During the first period of the heat treatment the cold worked material annealed. From annealing stage 2 or 269.5 hours exposition only material ageing occurred and the Barkhausen RMS signal and hardness measurements had shown a good correlation through the later stage of ageing as it can be seen on fig.3.
|Fig 3: Correlation among Barkhausen RMS signal and hardness Vickers due to effect of thermal ageing on NiCoFe material.||Fig 4: Correlation among the yield strength and relative value to permeability (called GAP) in differently aged NiFeCo alloy.|
In fig. 3 and 4 the R is related to as received condition and the numbers 1, 2, 3, 4, 5 belongs to 100, 269.5, 469.5, 738 and 838 hours isothermal ageing.
Yield strength measured on the differently aged specimens was also correlated with the so called GAP parameter. GAP is relative to the permeability and flux leakage values provided by the equipment. As the flux leakage is constant the GAP changes becomes relative to the permeability alterations. The relative permeability or GAP and the yield strength have shown good correlation as it presented on Fig.4.

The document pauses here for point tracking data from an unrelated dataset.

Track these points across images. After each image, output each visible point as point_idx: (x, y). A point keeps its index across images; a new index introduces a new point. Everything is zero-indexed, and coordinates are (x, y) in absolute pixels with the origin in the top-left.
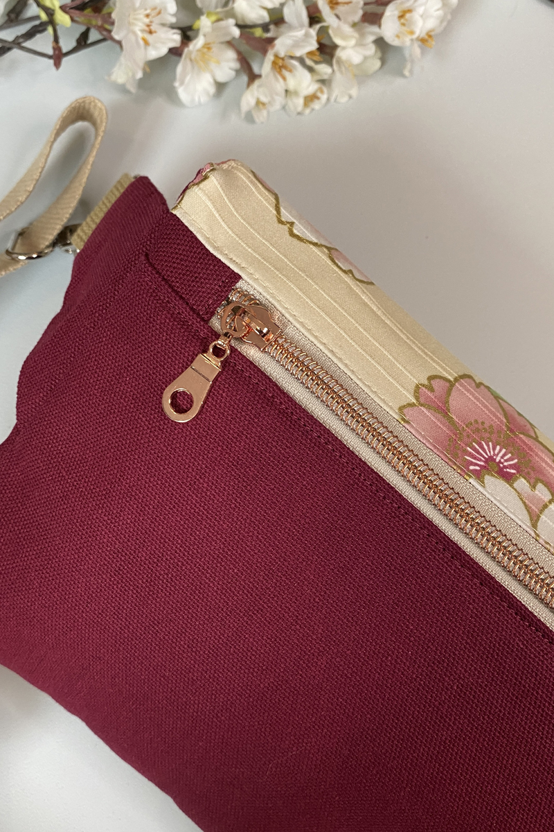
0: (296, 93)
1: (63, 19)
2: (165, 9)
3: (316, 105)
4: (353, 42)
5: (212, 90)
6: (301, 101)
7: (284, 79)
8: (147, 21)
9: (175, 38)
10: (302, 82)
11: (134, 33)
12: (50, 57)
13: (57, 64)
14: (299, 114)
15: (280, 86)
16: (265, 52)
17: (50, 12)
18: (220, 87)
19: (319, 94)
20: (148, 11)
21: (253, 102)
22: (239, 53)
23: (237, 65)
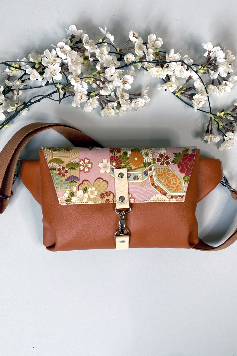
1: (61, 91)
12: (58, 101)
13: (60, 103)
17: (58, 89)
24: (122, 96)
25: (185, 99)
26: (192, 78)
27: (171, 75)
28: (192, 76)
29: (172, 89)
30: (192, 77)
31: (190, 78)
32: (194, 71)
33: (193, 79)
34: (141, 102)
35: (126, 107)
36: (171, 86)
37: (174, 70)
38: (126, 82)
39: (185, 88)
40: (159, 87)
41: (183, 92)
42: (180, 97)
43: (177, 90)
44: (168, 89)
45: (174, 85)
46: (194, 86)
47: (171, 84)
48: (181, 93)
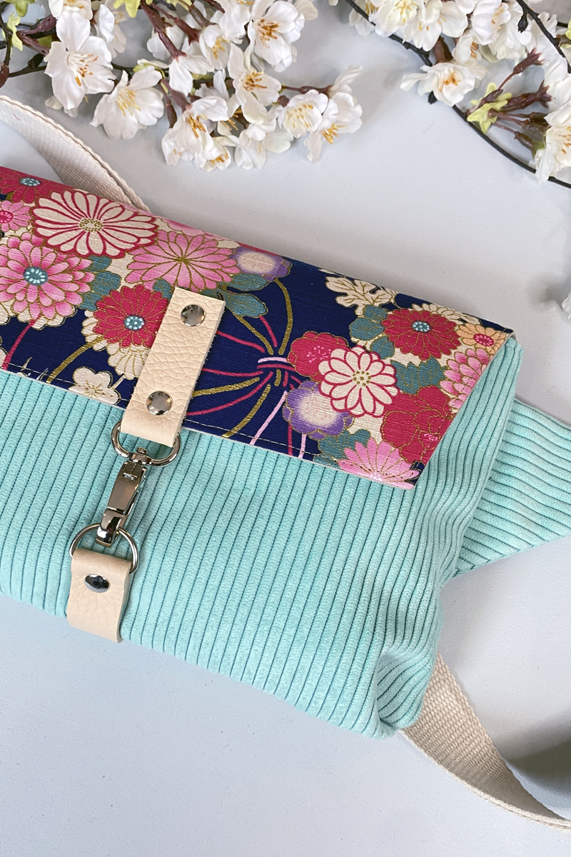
24: (251, 83)
25: (505, 138)
26: (539, 59)
27: (455, 40)
28: (537, 53)
29: (454, 94)
30: (538, 55)
31: (531, 60)
32: (550, 37)
33: (539, 64)
34: (321, 110)
35: (264, 127)
36: (454, 80)
37: (469, 16)
38: (272, 27)
39: (509, 95)
40: (405, 80)
41: (498, 106)
42: (485, 127)
43: (476, 102)
44: (441, 91)
45: (464, 78)
46: (545, 85)
47: (452, 70)
48: (492, 111)
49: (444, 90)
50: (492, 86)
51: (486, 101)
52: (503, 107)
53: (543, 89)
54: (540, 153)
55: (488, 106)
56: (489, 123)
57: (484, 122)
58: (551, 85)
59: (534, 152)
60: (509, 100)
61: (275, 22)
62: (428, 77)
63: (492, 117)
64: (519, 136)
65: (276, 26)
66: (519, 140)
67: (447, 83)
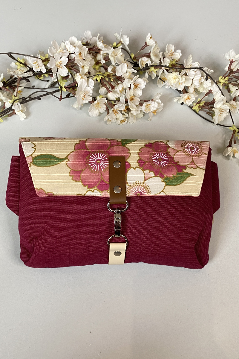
0: (119, 119)
1: (64, 89)
2: (90, 92)
3: (124, 123)
4: (135, 110)
5: (98, 114)
6: (120, 121)
7: (116, 115)
8: (84, 94)
9: (91, 99)
10: (120, 117)
11: (81, 97)
12: (59, 98)
14: (119, 124)
15: (114, 117)
16: (112, 108)
17: (61, 87)
18: (100, 114)
19: (125, 121)
20: (85, 92)
21: (107, 119)
22: (107, 106)
23: (105, 109)
24: (132, 99)
27: (188, 88)
29: (189, 102)
30: (212, 91)
31: (210, 92)
33: (212, 93)
36: (189, 98)
37: (192, 80)
38: (137, 85)
39: (204, 102)
40: (175, 99)
41: (201, 105)
42: (198, 111)
43: (194, 104)
44: (185, 102)
45: (192, 98)
46: (214, 99)
47: (188, 96)
48: (199, 106)
49: (186, 101)
50: (199, 99)
51: (198, 103)
52: (203, 105)
53: (214, 100)
54: (214, 117)
55: (198, 105)
56: (199, 110)
57: (197, 109)
58: (216, 99)
59: (212, 117)
60: (204, 103)
61: (138, 84)
62: (182, 98)
63: (200, 108)
64: (208, 113)
65: (138, 85)
66: (208, 114)
67: (187, 99)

Low temperature thermal ageing on the 15H2MFA type steel affected the nil-ductility transition temperature. The Barkhausen testing results shows correlation with the change of the transition temperature.
The Barkhausen signal also traced the degradation in NiFeCo alloy exposed to thermal ageing. Several examined characteristics of the magnetic Barkhausen noise provided good correlation with hardness values in the different phases of thermal ageing The permeability and conductivity was also related to the tensile properties of the new and differently aged.